Bill Poulton from the Muncy Historical Society said that this is the oldest continuing intersection in Lycoming County, and he proposed looking for an alternative route. “Is it possible to make a shortcut or alternating route for the traffic?” he asked. “We need a Muncy by-pass! It’s time to look at alternatives.”

“The woolen mill, the oldest multi story factory building in the county was demolished. Now Auto Parks, the oldest building in the county built as a store, faces the same fate,” stated Tom Taber in an e-mail to the Luminary.

“There is so much here that is very unusual, and every effort should be made to keep it that way,” said Malcolm Barlow.

More traffic is going to destroy the buildings and more beautiful Main Street properties could be ruined.

Several more concerns were expressed such as the constant dirt in the air, and to look at calming the traffic, not increasing it.

A letter campaign to the Sun-Gazette and the Luminary was urged as well as a visit from State Representative Garth Everett. Linda Stein stressed the importance of partnerships, both public and private to assist. Shaeffer added, “It boils down to assisting native peoples to learn how to resist big development so their way of life is changed from outside developers.
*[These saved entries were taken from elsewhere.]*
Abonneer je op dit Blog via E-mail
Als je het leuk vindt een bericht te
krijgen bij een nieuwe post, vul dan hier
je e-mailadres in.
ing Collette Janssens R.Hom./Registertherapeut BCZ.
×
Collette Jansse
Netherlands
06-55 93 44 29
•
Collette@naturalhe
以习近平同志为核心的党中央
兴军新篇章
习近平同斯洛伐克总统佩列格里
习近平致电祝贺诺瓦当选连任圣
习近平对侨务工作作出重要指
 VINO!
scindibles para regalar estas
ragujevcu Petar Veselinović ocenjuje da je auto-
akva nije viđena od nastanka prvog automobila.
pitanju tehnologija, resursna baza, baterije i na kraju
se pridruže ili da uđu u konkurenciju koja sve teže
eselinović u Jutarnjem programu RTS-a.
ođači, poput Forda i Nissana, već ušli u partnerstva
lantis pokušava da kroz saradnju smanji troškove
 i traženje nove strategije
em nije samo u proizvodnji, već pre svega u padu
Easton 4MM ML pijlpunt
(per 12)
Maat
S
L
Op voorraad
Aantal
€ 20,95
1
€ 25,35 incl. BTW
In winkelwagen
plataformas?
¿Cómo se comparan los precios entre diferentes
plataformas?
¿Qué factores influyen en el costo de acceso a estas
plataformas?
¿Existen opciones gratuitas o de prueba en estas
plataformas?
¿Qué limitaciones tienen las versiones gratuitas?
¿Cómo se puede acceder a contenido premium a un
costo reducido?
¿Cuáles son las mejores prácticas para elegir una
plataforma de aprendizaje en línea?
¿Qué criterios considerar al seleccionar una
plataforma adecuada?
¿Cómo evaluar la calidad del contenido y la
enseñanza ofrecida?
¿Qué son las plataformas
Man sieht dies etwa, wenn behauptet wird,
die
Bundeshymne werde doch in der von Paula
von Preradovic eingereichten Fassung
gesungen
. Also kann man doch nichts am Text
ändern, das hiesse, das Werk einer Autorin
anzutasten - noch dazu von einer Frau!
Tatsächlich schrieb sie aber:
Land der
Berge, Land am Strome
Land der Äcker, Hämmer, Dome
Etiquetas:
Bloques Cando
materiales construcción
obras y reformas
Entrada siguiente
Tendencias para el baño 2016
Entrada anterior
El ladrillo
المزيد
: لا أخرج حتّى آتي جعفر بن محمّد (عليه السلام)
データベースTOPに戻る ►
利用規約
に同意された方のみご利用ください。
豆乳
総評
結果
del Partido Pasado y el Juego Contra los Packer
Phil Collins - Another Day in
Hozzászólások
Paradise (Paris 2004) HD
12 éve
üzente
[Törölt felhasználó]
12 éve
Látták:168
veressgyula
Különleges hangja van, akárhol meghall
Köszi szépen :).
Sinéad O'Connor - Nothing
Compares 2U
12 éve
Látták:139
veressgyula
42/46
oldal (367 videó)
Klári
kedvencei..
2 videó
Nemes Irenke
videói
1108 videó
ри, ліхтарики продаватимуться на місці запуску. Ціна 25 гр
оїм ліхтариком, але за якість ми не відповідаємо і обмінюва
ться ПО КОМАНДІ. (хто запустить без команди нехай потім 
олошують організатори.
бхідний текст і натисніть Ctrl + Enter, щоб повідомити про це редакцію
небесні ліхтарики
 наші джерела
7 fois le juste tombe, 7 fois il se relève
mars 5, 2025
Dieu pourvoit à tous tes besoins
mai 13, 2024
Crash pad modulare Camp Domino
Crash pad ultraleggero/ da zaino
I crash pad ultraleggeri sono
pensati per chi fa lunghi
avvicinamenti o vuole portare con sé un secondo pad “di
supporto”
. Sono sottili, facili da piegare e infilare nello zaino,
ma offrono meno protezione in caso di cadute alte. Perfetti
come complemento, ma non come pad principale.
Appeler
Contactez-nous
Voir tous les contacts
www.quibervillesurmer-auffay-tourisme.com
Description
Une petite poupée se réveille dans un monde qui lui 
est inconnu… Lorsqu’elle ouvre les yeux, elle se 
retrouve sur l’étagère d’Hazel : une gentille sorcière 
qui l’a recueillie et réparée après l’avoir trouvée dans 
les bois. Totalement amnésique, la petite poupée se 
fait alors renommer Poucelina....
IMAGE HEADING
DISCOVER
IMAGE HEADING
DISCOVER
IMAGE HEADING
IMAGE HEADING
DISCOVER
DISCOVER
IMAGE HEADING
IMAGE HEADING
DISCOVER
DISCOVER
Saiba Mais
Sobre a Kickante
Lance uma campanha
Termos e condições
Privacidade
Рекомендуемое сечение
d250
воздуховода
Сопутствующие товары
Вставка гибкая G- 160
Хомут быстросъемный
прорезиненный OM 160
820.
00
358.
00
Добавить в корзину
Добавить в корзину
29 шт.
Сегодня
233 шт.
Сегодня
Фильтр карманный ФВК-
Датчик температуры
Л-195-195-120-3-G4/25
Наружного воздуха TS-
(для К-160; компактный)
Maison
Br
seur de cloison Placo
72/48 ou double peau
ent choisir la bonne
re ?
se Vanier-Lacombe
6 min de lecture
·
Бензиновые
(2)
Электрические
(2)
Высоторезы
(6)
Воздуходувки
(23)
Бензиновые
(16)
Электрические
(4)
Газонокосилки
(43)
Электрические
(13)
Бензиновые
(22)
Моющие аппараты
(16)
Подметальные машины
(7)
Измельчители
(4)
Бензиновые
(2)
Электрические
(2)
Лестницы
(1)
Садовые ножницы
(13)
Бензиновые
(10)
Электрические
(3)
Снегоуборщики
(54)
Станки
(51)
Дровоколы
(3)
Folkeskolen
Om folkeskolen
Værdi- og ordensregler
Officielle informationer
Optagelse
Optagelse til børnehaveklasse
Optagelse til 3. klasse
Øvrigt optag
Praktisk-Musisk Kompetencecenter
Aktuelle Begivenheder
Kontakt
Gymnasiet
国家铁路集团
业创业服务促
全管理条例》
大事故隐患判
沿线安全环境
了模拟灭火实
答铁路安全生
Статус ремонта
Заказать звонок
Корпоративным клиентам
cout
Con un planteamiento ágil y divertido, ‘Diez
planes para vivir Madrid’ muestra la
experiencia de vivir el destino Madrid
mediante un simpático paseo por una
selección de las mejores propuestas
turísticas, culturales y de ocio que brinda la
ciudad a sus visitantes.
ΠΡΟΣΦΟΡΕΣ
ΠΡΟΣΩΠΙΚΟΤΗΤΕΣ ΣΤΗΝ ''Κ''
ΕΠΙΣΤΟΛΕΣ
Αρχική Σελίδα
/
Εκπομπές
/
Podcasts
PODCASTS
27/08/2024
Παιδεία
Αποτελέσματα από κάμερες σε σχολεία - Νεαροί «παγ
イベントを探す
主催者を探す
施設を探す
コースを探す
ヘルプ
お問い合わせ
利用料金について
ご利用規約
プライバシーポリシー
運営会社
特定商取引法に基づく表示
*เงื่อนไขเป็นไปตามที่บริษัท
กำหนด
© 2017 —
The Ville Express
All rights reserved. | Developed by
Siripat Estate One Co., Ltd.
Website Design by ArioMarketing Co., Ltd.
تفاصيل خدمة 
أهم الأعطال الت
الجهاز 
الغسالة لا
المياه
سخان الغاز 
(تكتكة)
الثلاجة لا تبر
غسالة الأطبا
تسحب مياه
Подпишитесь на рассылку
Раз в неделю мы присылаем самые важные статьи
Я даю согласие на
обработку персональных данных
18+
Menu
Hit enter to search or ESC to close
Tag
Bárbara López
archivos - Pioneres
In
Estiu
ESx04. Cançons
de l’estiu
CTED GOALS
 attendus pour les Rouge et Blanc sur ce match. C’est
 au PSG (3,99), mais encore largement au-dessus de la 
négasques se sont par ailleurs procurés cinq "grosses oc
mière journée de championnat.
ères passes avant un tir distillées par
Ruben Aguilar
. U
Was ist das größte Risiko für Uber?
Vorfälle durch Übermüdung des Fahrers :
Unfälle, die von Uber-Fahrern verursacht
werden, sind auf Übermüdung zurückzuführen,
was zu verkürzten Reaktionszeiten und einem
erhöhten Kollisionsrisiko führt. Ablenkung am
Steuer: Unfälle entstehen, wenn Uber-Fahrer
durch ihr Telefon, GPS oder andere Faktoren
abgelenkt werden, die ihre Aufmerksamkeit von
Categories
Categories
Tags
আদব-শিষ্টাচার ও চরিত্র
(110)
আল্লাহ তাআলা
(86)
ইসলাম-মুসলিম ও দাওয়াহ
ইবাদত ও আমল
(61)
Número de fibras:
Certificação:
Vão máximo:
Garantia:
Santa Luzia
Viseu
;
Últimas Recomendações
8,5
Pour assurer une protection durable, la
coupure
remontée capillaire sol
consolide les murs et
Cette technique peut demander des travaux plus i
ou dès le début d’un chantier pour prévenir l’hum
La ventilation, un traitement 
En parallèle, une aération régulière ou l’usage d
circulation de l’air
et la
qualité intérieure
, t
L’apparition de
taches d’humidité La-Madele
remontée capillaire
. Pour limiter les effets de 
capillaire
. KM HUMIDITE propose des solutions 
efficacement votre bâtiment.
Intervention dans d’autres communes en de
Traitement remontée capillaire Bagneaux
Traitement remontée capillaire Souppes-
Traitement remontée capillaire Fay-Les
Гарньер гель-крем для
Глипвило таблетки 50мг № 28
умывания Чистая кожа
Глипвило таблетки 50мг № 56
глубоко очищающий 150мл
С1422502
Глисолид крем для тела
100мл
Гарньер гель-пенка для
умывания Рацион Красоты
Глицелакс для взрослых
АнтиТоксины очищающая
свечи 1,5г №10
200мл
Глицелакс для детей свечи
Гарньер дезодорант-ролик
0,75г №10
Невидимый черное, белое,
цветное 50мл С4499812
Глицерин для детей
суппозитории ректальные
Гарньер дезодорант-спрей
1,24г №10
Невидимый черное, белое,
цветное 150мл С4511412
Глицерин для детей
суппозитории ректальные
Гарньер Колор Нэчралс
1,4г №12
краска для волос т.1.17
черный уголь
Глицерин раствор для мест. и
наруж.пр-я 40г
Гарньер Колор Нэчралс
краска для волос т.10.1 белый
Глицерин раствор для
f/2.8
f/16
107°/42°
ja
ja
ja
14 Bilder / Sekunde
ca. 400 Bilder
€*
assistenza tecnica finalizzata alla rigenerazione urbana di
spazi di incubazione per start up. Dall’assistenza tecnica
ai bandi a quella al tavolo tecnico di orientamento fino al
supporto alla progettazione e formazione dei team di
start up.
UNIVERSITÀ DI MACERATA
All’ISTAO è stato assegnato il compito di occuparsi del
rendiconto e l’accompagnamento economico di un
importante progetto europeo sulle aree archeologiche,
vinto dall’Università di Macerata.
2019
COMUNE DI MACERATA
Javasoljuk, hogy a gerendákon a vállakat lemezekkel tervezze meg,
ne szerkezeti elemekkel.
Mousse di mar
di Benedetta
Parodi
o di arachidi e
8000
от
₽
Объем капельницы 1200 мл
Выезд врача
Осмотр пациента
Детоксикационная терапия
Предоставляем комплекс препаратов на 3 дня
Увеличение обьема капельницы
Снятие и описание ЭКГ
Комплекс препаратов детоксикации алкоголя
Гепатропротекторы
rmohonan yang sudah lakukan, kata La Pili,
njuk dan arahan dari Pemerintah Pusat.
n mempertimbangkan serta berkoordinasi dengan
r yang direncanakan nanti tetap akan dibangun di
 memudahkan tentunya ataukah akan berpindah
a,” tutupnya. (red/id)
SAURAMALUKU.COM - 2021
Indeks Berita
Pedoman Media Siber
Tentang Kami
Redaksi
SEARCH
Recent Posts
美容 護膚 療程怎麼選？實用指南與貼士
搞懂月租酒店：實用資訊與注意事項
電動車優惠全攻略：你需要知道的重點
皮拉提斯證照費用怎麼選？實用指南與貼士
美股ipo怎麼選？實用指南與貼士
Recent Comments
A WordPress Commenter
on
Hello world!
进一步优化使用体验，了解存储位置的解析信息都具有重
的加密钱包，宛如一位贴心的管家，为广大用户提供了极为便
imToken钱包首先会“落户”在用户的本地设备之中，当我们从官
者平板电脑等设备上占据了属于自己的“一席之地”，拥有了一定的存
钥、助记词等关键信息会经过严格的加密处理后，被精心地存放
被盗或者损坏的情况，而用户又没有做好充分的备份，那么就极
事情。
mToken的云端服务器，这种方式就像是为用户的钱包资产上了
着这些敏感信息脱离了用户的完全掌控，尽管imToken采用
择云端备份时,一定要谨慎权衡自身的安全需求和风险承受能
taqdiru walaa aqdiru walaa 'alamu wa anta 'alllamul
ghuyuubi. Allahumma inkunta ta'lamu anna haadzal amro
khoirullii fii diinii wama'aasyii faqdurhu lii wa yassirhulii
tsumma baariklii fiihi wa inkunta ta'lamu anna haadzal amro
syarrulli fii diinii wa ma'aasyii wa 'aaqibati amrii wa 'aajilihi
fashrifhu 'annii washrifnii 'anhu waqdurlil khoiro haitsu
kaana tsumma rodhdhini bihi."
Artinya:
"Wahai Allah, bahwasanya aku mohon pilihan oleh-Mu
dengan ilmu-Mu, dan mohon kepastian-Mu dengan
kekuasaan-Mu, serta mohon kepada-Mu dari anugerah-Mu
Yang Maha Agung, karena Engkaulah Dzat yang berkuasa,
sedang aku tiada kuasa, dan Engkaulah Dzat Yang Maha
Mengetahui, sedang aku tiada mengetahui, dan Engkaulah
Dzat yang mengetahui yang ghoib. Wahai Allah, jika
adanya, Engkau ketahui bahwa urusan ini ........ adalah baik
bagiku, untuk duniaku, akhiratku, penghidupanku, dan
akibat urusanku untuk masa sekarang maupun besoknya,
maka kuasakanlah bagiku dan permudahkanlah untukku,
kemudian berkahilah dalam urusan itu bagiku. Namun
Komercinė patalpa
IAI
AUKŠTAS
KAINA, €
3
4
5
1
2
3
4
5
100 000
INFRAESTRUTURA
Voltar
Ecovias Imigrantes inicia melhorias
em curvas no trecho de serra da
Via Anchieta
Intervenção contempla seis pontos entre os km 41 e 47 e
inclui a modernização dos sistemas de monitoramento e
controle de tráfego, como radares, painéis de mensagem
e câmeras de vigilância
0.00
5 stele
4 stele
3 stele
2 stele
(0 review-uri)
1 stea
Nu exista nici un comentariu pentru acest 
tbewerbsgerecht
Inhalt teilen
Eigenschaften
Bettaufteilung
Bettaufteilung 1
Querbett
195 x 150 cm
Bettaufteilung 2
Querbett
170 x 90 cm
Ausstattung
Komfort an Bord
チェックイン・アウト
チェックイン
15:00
The residents are not willing to see the destruction of this town.”

Mayor Ort welcomed the comments and alternatives, and perhaps, there might be a way out to bypass or avoid this traffic in a very historic town.

The consensus was that the majority are fed up with traffic congestion and to turn Muncy back into “a nice little community the way it used to be.” Ort left, he said, “with a bit of spark tonight to get the ball rolling.”

Meanwhile Borough Council passed a resolution with PennDot to add new sidewalks and curbing plus high visibility crosswalks to the intersection. Borough manager, William Ramsey expects the project to begin in March.

The next MPBA meeting is scheduled for Thursday, September 4.